Carlo Ossola al Mediamuseum con i suoi nuovi libri sull’Europa

PESCARA. Organizzato dalla Fondazione Tiboni per la cultura e dal Centro Nazionale di Studi Dannunziani, oggi alle ore 17.30, al Mediamuseum di Pescara (Piazza Alessandrini, 34, ingresso libero) si...
PESCARA. Organizzato dalla Fondazione Tiboni per la cultura e dal Centro Nazionale di Studi Dannunziani, oggi alle ore 17.30, al Mediamuseum di Pescara (Piazza Alessandrini, 34, ingresso libero) si terrà un incontro con Carlo Ossola, che presenterà due suoi recenti libri dedicati all’Europa: “Europa ritrovata. Geografie e miti del vecchio continente” (Vita e Pensiero) e “Nel vivaio delle comete. Figure di un’Europa a venire” (Marsilio).
I due volumi, pubblicati a distanza di pochi mesi l’uno dall’altro, si integrano e si completano a vicenda. Il primo, «frutto di quasi vent’anni di insegnamento al Collège de France», raccoglie, nella prima parte una nutrita serie di articoli apparsi sul Sole 24 ore, “Geografie d’Europa: diciotto stazioni” e rappresenta un personalissimo viaggio attraverso il vecchio continente, con soste in luoghi più o meno conosciuti, comunque emblematici del farsi dell’Europa. La seconda parte propone i modelli fondatori della coscienza europea, attraverso la riscoperta dei miti identitari della classicità e della modernità, di una tradizione che arriva fino a noi, tra luoghi e personaggi, da Ulisse ed Enea fino al mausoleo di Lenin.
Il secondo libro, “Nel vivaio delle comete”, che prende il titolo da due versi di Paul Celan e comprende una serie di 33 ritratti, in buona parte pubblicati dall’Avvenire, taglienti e precisi, quasi ragionate epifanie, che fanno della concentrazione il tratto distintivo, da Plutarco a Bonnefoy, passando per Sant’Agostino e i nostri grandi trecentisti, Dante, Petrarca e Boccaccio, e poi Leonardo, Ariosto, Michelangelo, Teresa d’Àvila, Tasso, Montaigne, Cervantes, Shakespeare, Galileo, Pascal, Goldoni, Goethe, Leopardi, Manzoni, Baudelaire, Dostoevskij, Tolstoj, Pirandello, Ungaretti, Montale, Rilke, T.S.Eliot, Calvino, il citato Celan. Alla manifestazione porterà il suo saluto Carla Tiboni, presidente della Fondazione Tiboni. Modererà Dante Marianacci, presidente del Centro nazionale di Studi Dannunziani.

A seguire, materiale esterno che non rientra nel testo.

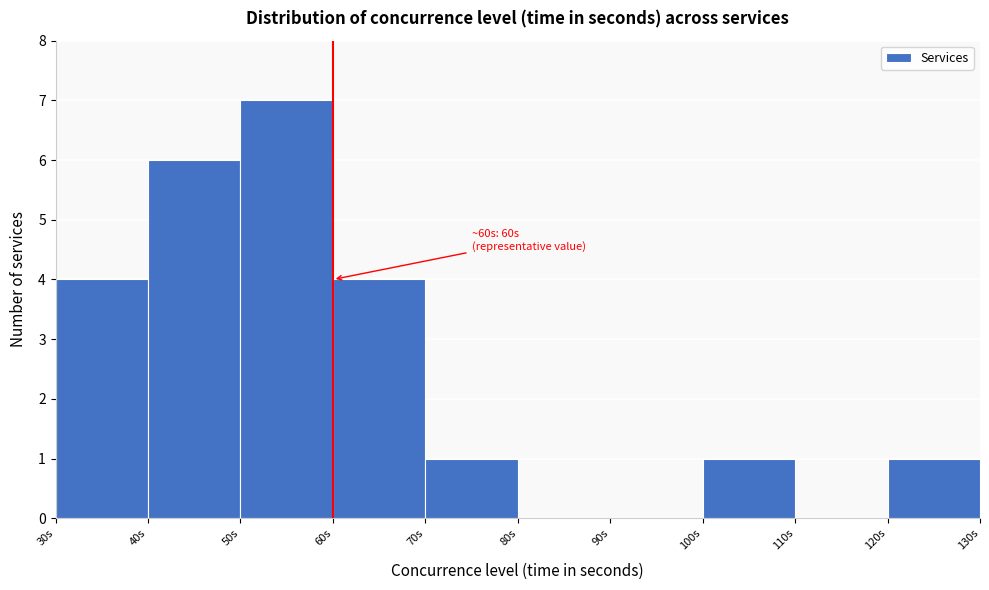

Over which range of the x-axis is the bar tallest?

50 to 60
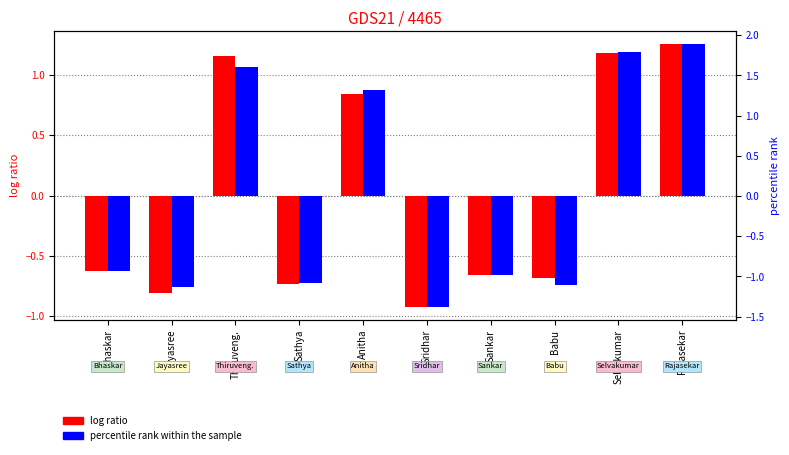

The percentile rank within the sample series shows 1.8 at Selvakumar. True or false?

True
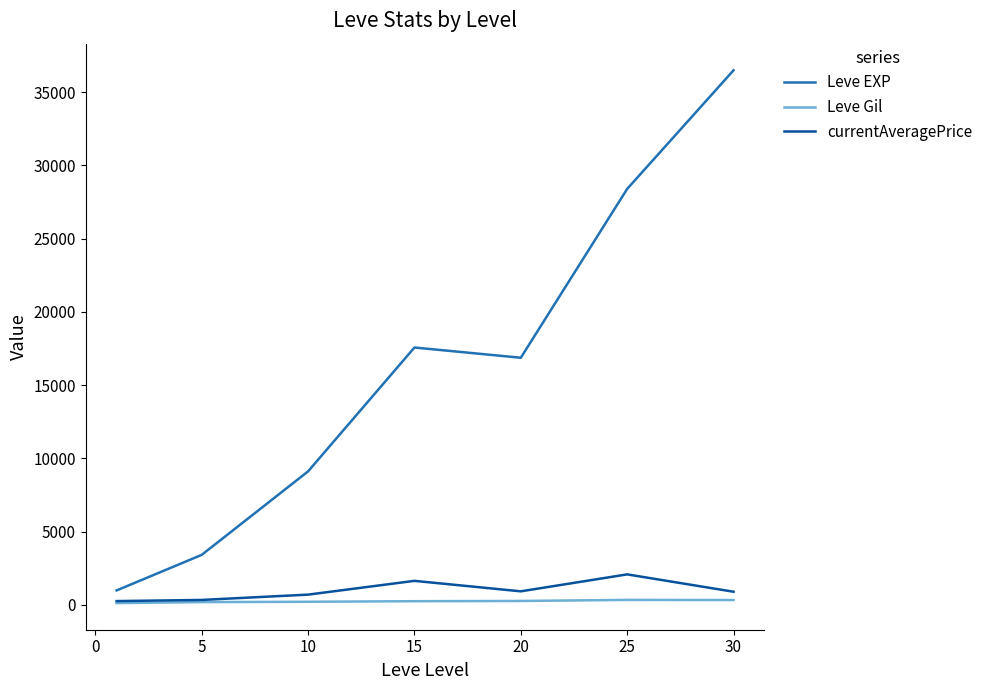

True or false: Leve EXP and Leve Gil intersect in this chart.

False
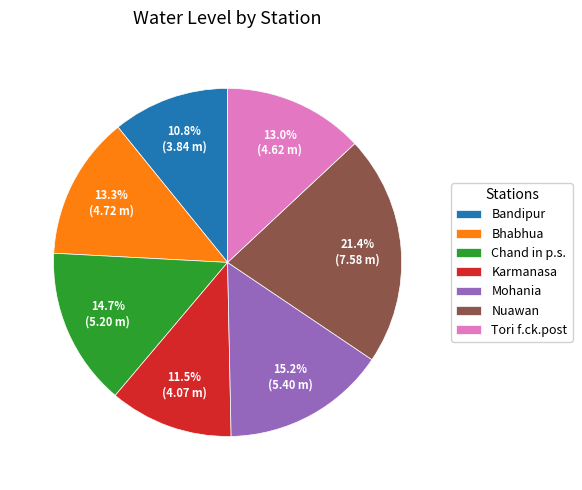

Does Nuawan account for over 50% of the chart?

No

Nato a Torino nel 1946, Carlo Ossola è professore al prestigioso Collège de France a Parigi e ricopre la cattedra di Letterature moderne dell’Europa neolatina. A partire dalla seconda metà degli anni Settanta è stato titolare della cattedra di Lingua e letteratura italiana all’università di Ginevra e successivamente all’università di Padova e di Torino. Ha collaborato e collabora a numerose riviste di critica e letteratura ed è autore di un numero rilevante di pubblicazioni, anche di carattere monografico, dedicate sia ad autori classici che contemporanei.